Listed Date: 00/00/0000
Part of Group:
At Risk: No


Lily Farm, off Bolton Road, throughout the 20th and into the 21st centuries, Lily Farm was occupied by the Mather family. In recent years, the original farm buildings have either been demolished or adapted for residential use. Only the South Barn appears -at least from the outside- much as it would have done during previous years.

Additional new housing has been built on land south-west of the farmyard, and what was formerly an unmade access track from Bolton Rd is now “Lily Farm Croft”.

Recollections of the Mather Family

“The Italians … were housed in huts on Garswood Park where Byrchall High School and St Edmund Arrowsmith High School now stand. They were perhaps our first real taste of the 'enemy'. They were not considered to be a great risk and so were able to circulate freely in the town, but they were not to travel more than a five-mile radius, nor to use public transport.

Throughout their stay they were put to work on various projects, on local farms and in the locomotive sheds at Horwich. Our Italians, those who came to work on our farm*, built a Dutch barn for us.

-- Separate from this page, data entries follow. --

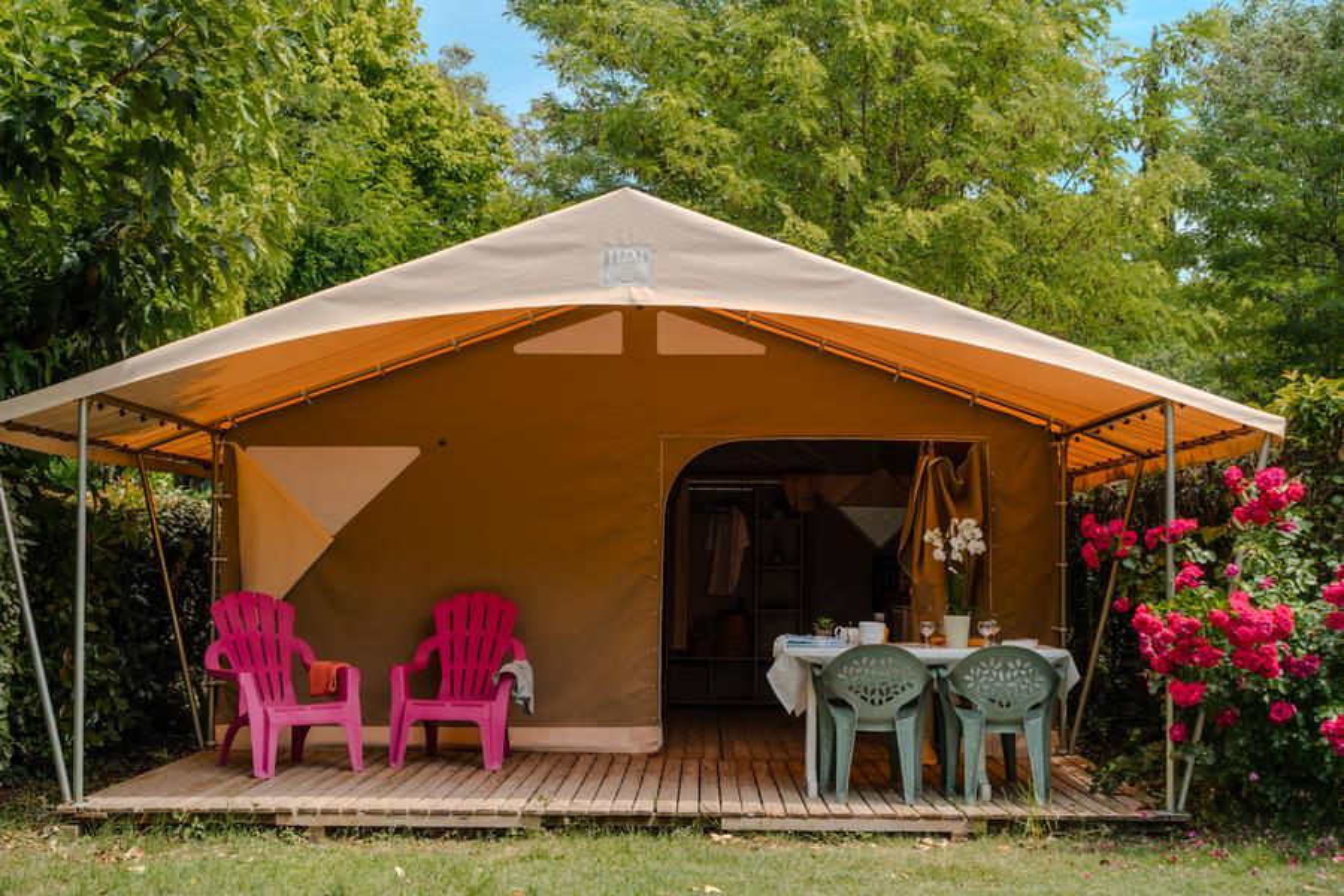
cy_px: 448
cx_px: 672
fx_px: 1717
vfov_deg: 29.2
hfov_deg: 42.7
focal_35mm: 46
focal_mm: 46
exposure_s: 1/500
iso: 320
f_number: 4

Every day they were brought in a truck. My family would not allow them in the house but confined them to a dusty, dirty outhouse where they ate their lunch. One Monday when the weather was foul and they could not work on the barn they sat around in the outhouse. It so happened that that was where my mother did the Monday wash. This particular Monday my mother was further harassed by the presence of the Italian prisoners. They sat on the troughs which contained the animal feed. They even sat on the boiler where the clothes were bubbling merrily. Mother's nerves were getting more and more frayed. However when lunchtime arrived her heart was melted. The overseer arrived and handed out to each one half a loaf and one sardine. Some of the men made a hole in the middle of the bread and stuffed the sardine inside. To quench their thirst they were told to fill up their tin cups from the tap in the outhouse. This was covered in spiders' webs. Among the group was Carlo from Milan. He could just not bring himself to drink from this tap. He was heartsick. From that moment on my mother took them all under her wing. In fact her kindness to them was talked about back home which led the postmistress from Naples, one Gilda Crisci, to write to her up to Mother's death in 1966.

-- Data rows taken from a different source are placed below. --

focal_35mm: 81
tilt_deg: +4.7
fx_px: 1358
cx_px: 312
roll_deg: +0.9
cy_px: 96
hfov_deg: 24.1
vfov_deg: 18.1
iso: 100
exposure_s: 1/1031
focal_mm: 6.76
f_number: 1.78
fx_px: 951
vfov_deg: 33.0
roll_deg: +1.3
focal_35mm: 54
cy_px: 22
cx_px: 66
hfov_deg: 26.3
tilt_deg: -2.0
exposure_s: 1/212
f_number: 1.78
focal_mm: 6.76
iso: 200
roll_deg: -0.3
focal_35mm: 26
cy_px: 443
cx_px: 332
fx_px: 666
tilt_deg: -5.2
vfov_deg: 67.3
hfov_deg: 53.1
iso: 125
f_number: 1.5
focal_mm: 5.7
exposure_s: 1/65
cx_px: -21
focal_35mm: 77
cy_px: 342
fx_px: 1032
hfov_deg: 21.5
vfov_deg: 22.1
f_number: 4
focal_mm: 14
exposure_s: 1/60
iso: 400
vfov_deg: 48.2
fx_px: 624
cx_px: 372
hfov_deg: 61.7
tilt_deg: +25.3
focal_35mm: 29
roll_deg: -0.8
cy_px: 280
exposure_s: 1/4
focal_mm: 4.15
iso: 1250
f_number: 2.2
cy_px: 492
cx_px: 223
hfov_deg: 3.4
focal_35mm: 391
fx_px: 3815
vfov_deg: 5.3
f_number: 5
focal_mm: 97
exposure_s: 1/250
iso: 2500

I can picture every one of 'our Italians' even now fifty years later. There was Francesco, Oreste, Paolo, slim Giovanni. Little Giovanni came from Sicily along with Michaelo. The latter made me a little silver bracelet out of his cigarette case. The front has his initials and the back has 1939 engraved on it, the start of the war, but he was moved before the end of the war. I still have that little bracelet and fond memories. I also have a photograph of myself, their little Guiseppina as they called me, framed in silks.

Sometimes tempers flared as they worked on the barn. One day there was an almighty racket at the top of the farmyard. One young Italian thought himself a cut above the rest. To dig a hole for the Dutch barn supports was quite beneath him so he had lounged about all day. When the overseer returned in the evening he realised what had happened so the young Italian was made to dig. The rest of the gang stood around taunting him and blowing cigarette smoke into his face. This so enraged the young man that he went into a frenzy. He had a good command of English and when Grandad went out to find the cause of the commotion he screamed, “I work, he shout. I'll smash heez bloddy face in with theez shovel”.

We still wrote to them after the war but eventually they married and we lost touch.”